Please reproduce the lines from the very start through the line containing "Albert – Megashira (Original Mix) 3.", both included, and leave the pictures out of your answer.
# # # #
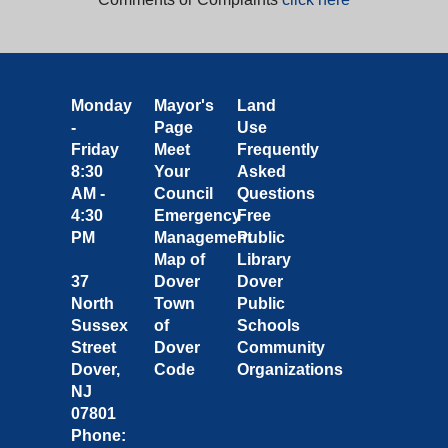
Monday
Mayor's
Land
-
Page
Use
Friday
Meet
Frequently
8:30
Your
Asked
AM -
Council
Questions
4:30
Emergency
Free
PM
Management
Public
Map of
Library
37
Dover
Dover
North
Town
Public
Sussex
of
Schools
Street
Dover
Community
Dover,
Code
Organizations
NJ
07801
Phone:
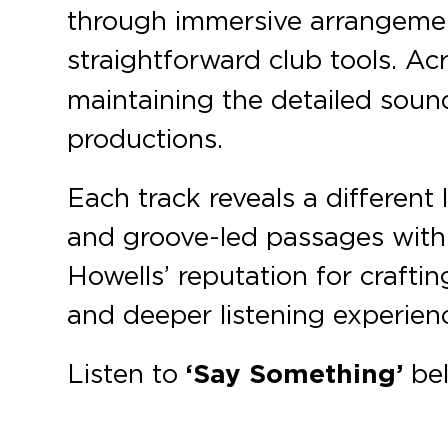
through immersive arrangement
straightforward club tools. Ac
maintaining the detailed soun
productions.
Each track reveals a different
and groove-led passages with 
Howells’ reputation for crafti
and deeper listening experien
Listen to
‘Say Something’
bel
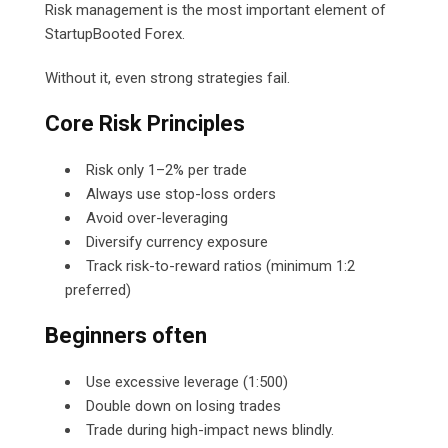
Risk management is the most important element of
StartupBooted Forex.
Without it, even strong strategies fail.
Core Risk Principles
Risk only 1–2% per trade
Always use stop-loss orders
Avoid over-leveraging
Diversify currency exposure
Track risk-to-reward ratios (minimum 1:2
preferred)
Beginners often
Use excessive leverage (1:500)
Double down on losing trades
Trade during high-impact news blindly.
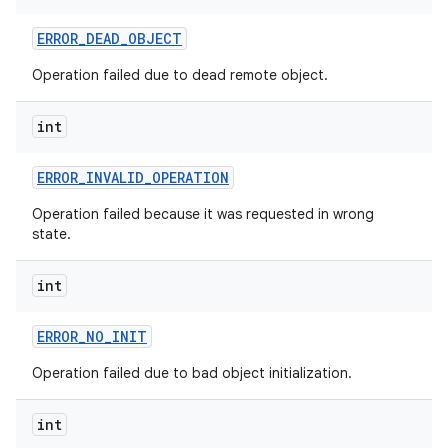
ERROR
_
DEAD
_
OBJECT
Operation failed due to dead remote object.
int
ERROR
_
INVALID
_
OPERATION
Operation failed because it was requested in wrong
state.
int
ERROR
_
NO
_
INIT
Operation failed due to bad object initialization.
int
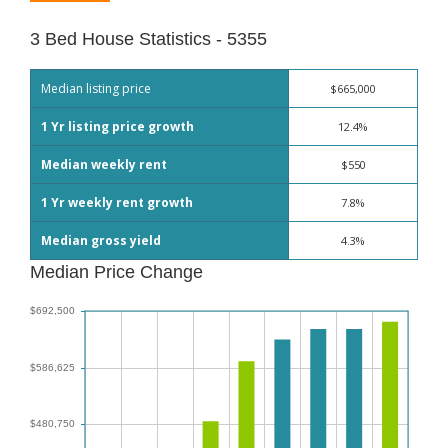
3 Bed House Statistics - 5355
Median listing price
$665,000
1 Yr listing price growth
12.4%
Median weekly rent
$550
1 Yr weekly rent growth
7.8%
Median gross yield
4.3%
Median Price Change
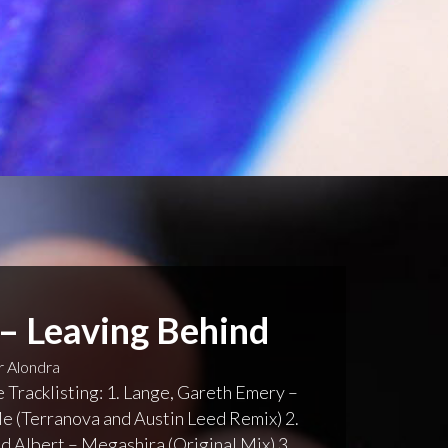
 – Leaving Behind
 Alondra
 Tracklisting: 1. Lange, Gareth Emery –
 (Terranova and Austin Leed Remix) 2.
 Albert – Megashira (Original Mix) 3.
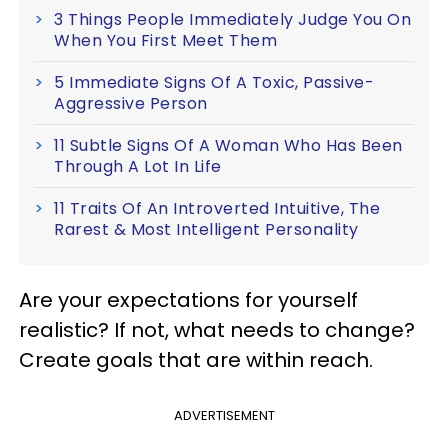
3 Things People Immediately Judge You On
When You First Meet Them
5 Immediate Signs Of A Toxic, Passive-
Aggressive Person
11 Subtle Signs Of A Woman Who Has Been
Through A Lot In Life
11 Traits Of An Introverted Intuitive, The
Rarest & Most Intelligent Personality
Are your expectations for yourself
realistic? If not, what needs to change?
Create goals that are within reach.
ADVERTISEMENT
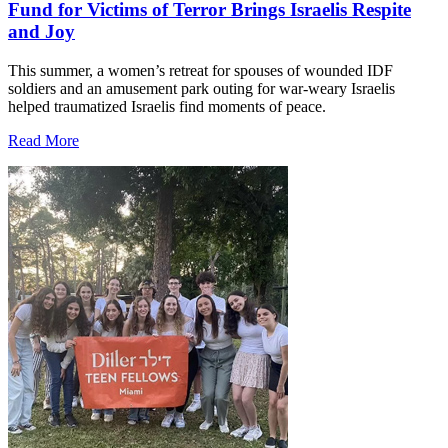
Fund for Victims of Terror Brings Israelis Respite
and Joy
This summer, a women’s retreat for spouses of wounded IDF
soldiers and an amusement park outing for war-weary Israelis
helped traumatized Israelis find moments of peace.
Read More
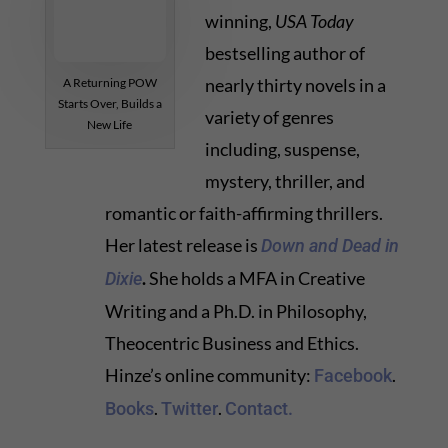
winning,
USA Today
bestselling author of
nearly thirty novels in a
A Returning POW
Starts Over, Builds a
variety of genres
New Life
including, suspense,
mystery, thriller, and
romantic or faith-affirming thrillers.
Her latest release is
Down and Dead in
.
She holds a MFA in Creative
Dixie
Writing and a Ph.D. in Philosophy,
Theocentric Business and Ethics.
Hinze’s online community:
.
Facebook
.
.
Books
Twitter
Contact.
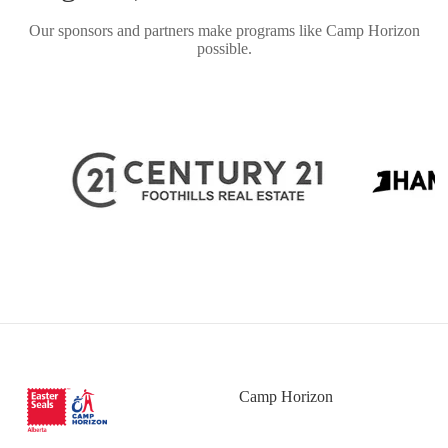
Our sponsors and partners make programs like Camp Horizon
possible.
Camp Horizon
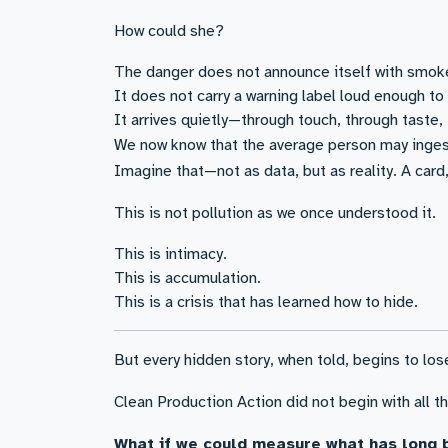
How could she?
The danger does not announce itself with smok
It does not carry a warning label loud enough to 
It arrives quietly—through touch, through taste, t
We now know that the average person may inges
Imagine that—not as data, but as reality. A card,
This is not pollution as we once understood it.
This is intimacy.
This is accumulation.
This is a crisis that has learned how to hide.
But every hidden story, when told, begins to los
Clean Production Action did not begin with all 
What if we could measure what has long 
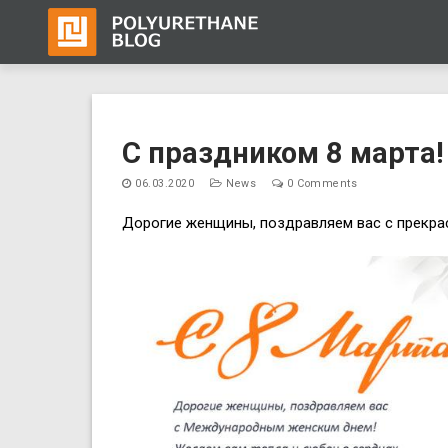
Skip
to
C праздником 8 марта!
content
06.03.2020
News
0 Comments
Дорогие женщины, поздравляем вас с прекра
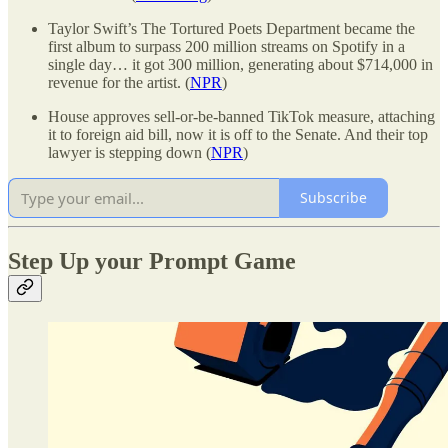
Taylor Swift’s The Tortured Poets Department became the
first album to surpass 200 million streams on Spotify in a
single day… it got 300 million, generating about $714,000 in
revenue for the artist. (
NPR
)
House approves sell-or-be-banned TikTok measure, attaching
it to foreign aid bill, now it is off to the Senate. And their top
lawyer is stepping down (
NPR
)
Subscribe
Step Up your Prompt Game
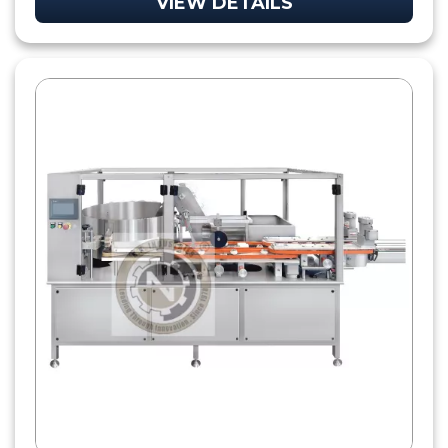
VIEW DETAILS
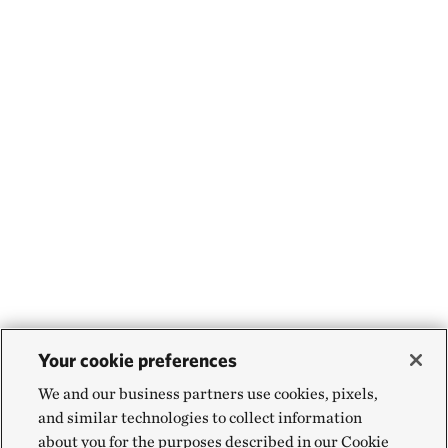
Your cookie preferences
We and our business partners use cookies, pixels,
and similar technologies to collect information
about you for the purposes described in our Cookie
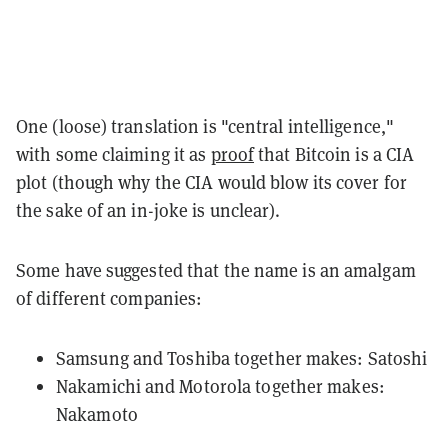
One (loose) translation is "central intelligence,"
with some claiming it as
proof
that Bitcoin is a CIA
plot (though why the CIA would blow its cover for
the sake of an in-joke is unclear).
Some have suggested that the name is an amalgam
of different companies:
Samsung and Toshiba together makes: Satoshi
Nakamichi and Motorola together makes:
Nakamoto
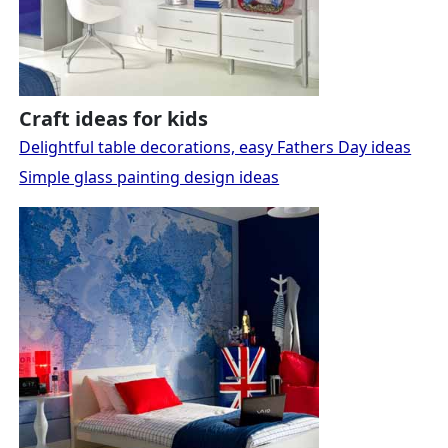
Craft ideas for kids
Delightful table decorations, easy Fathers Day ideas
Simple glass painting design ideas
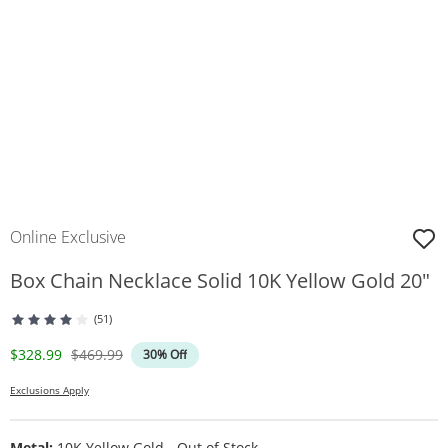
Online Exclusive
Box Chain Necklace Solid 10K Yellow Gold 20"
(51)
Discounted Price
Original Price
$328.99
$469.99
30% Off
Exclusions Apply
Metal:
10K Yellow Gold - Out of Stock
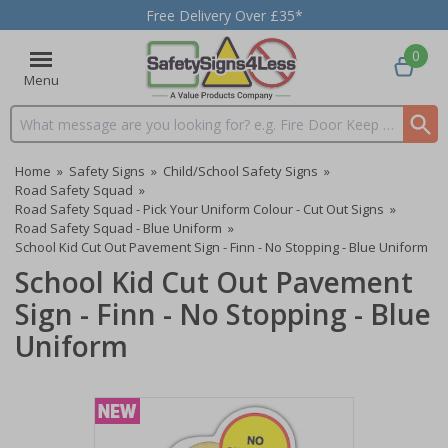
Free Delivery Over £35*
0
Menu
Search input box
Home
»
Safety Signs
»
Child/School Safety Signs
»
Road Safety Squad
»
Road Safety Squad - Pick Your Uniform Colour - Cut Out Signs
»
Road Safety Squad - Blue Uniform
»
School Kid Cut Out Pavement Sign - Finn - No Stopping - Blue Uniform
School Kid Cut Out Pavement
Sign - Finn - No Stopping - Blue
Uniform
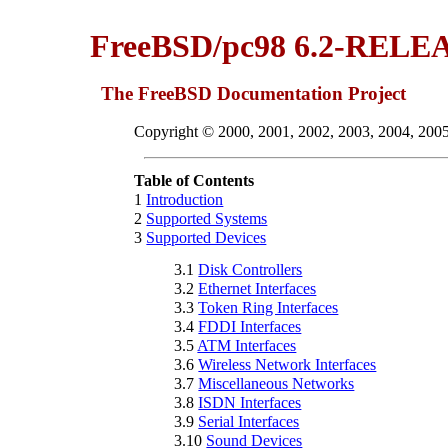
FreeBSD/pc98 6.2-RELEA
The FreeBSD Documentation Project
Copyright © 2000, 2001, 2002, 2003, 2004, 200
Table of Contents
1
Introduction
2
Supported Systems
3
Supported Devices
3.1
Disk Controllers
3.2
Ethernet Interfaces
3.3
Token Ring Interfaces
3.4
FDDI Interfaces
3.5
ATM Interfaces
3.6
Wireless Network Interfaces
3.7
Miscellaneous Networks
3.8
ISDN Interfaces
3.9
Serial Interfaces
3.10
Sound Devices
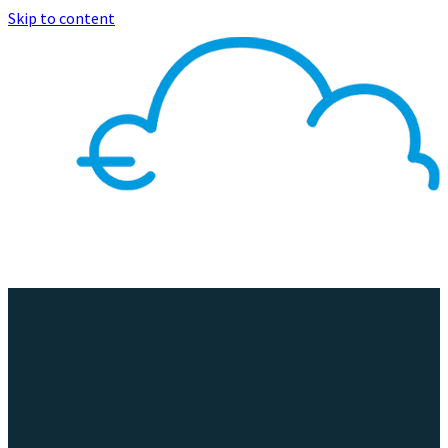
Skip to content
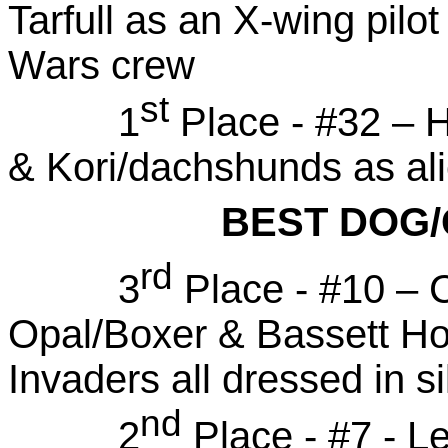
Tarfull as an X-wing pil
Wars crew
st
1
Place - #32 – H
& Kori/dachshunds as al
BEST DOG
rd
3
Place - #10 – 
Opal/Boxer & Bassett H
Invaders all dressed in s
nd
2
Place - #7 - L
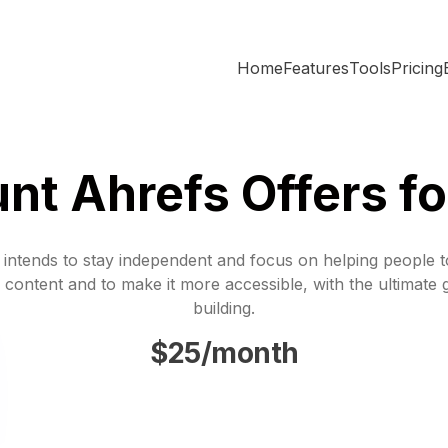
Home
Features
Tools
Pricing
nt Ahrefs Offers f
 intends to stay independent and focus on helping people 
 content and to make it more accessible, with the ultimate 
building.
$25/month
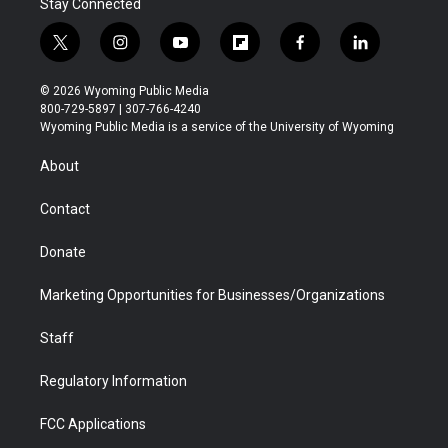
Stay Connected
t
i
y
f
f
l
w
n
o
l
a
i
i
s
u
i
c
n
© 2026 Wyoming Public Media
t
t
t
p
e
k
800-729-5897 | 307-766-4240
t
a
u
b
b
e
Wyoming Public Media is a service of the University of Wyoming
e
g
b
o
o
d
r
r
e
a
o
i
About
a
r
k
n
m
d
Contact
Donate
Marketing Opportunities for Businesses/Organizations
Staff
Regulatory Information
FCC Applications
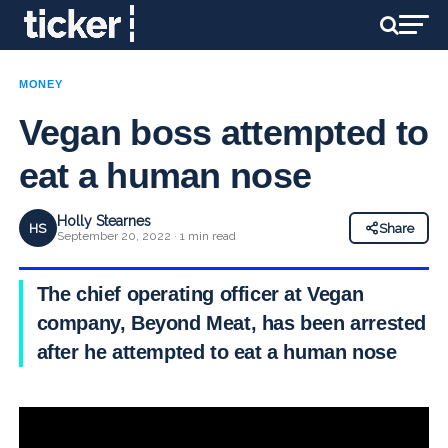
MONEY
Vegan boss attempted to
eat a human nose
Holly Stearnes
HS
Share
September 20, 2022 · 1 min read
The chief operating officer at Vegan
company, Beyond Meat, has been arrested
after he attempted to eat a human nose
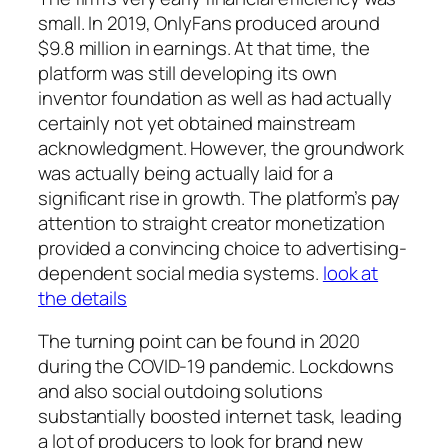
small. In 2019, OnlyFans produced around
$9.8 million in earnings. At that time, the
platform was still developing its own
inventor foundation as well as had actually
certainly not yet obtained mainstream
acknowledgment. However, the groundwork
was actually being actually laid for a
significant rise in growth. The platform’s pay
attention to straight creator monetization
provided a convincing choice to advertising-
dependent social media systems.
look at
the details
The turning point can be found in 2020
during the COVID-19 pandemic. Lockdowns
and also social outdoing solutions
substantially boosted internet task, leading
a lot of producers to look for brand new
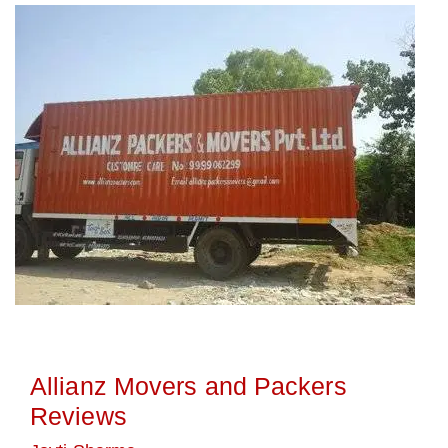
Allianz Movers and Packers
Reviews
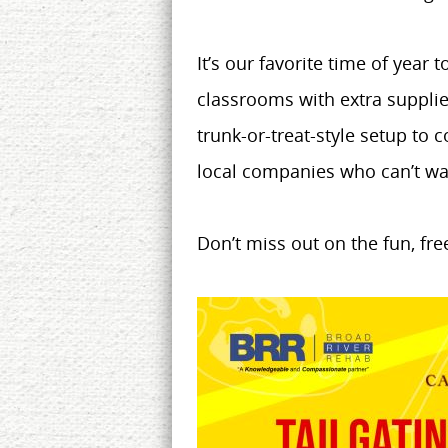
It’s our favorite time of year
classrooms with extra supplie
trunk-or-treat-style setup to
local companies who can’t wai
Don’t miss out on the fun, fr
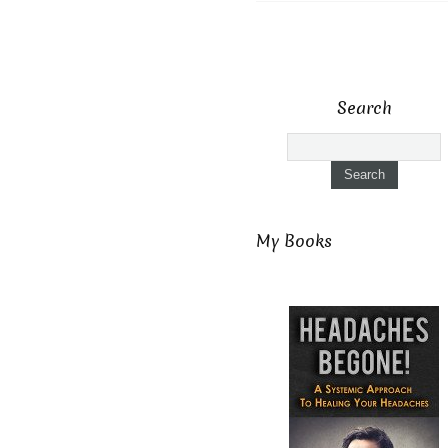
Search
My Books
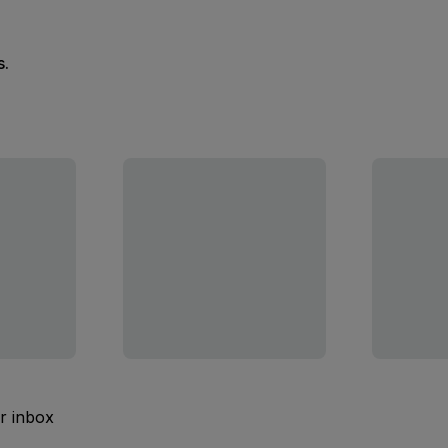
s.
ur inbox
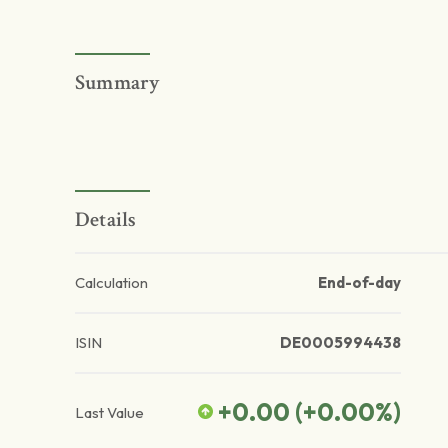
Summary
Details
Calculation
End-of-day
ISIN
DE0005994438
+0.00
(
+0.00
%)
Last Value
# # # #
**Expected output**
Monday
Mayor's
Land
-
Page
Use
Friday
Meet
Frequently
8:30
Your
Asked
AM -
Council
Questions
4:30
Emergency
Free
PM
Management
Public
Map of
Library
37
Dover
Dover
North
Town
Public
Sussex
of
Schools
Street
Dover
Community
Dover,
Code
Organizations
NJ
07801
Phone:
through immersive arrangement
straightforward club tools. Ac
maintaining the detailed soun
productions.
Each track reveals a different
and groove-led passages with 
Howells’ reputation for crafti
and deeper listening experien
Listen to
‘Say Something’
bel
Risk management is the most important element of
StartupBooted Forex.
Without it, even strong strategies fail.
Core Risk Principles
Risk only 1–2% per trade
Always use stop-loss orders
Avoid over-leveraging
Diversify currency exposure
Track risk-to-reward ratios (minimum 1:2
preferred)
Beginners often
Use excessive leverage (1:500)
Double down on losing trades
Trade during high-impact news blindly.
ERROR
_
DEAD
_
OBJECT
Operation failed due to dead remote object.
int
ERROR
_
INVALID
_
OPERATION
Operation failed because it was requested in wrong
state.
int
ERROR
_
NO
_
INIT
Operation failed due to bad object initialization.
int
3 Bed House Statistics - 5355
Median listing price
$665,000
1 Yr listing price growth
12.4%
Median weekly rent
$550
1 Yr weekly rent growth
7.8%
Median gross yield
4.3%
Median Price Change
 – Leaving Behind
 Alondra
 Tracklisting: 1. Lange, Gareth Emery –
 (Terranova and Austin Leed Remix) 2.
 Albert – Megashira (Original Mix) 3.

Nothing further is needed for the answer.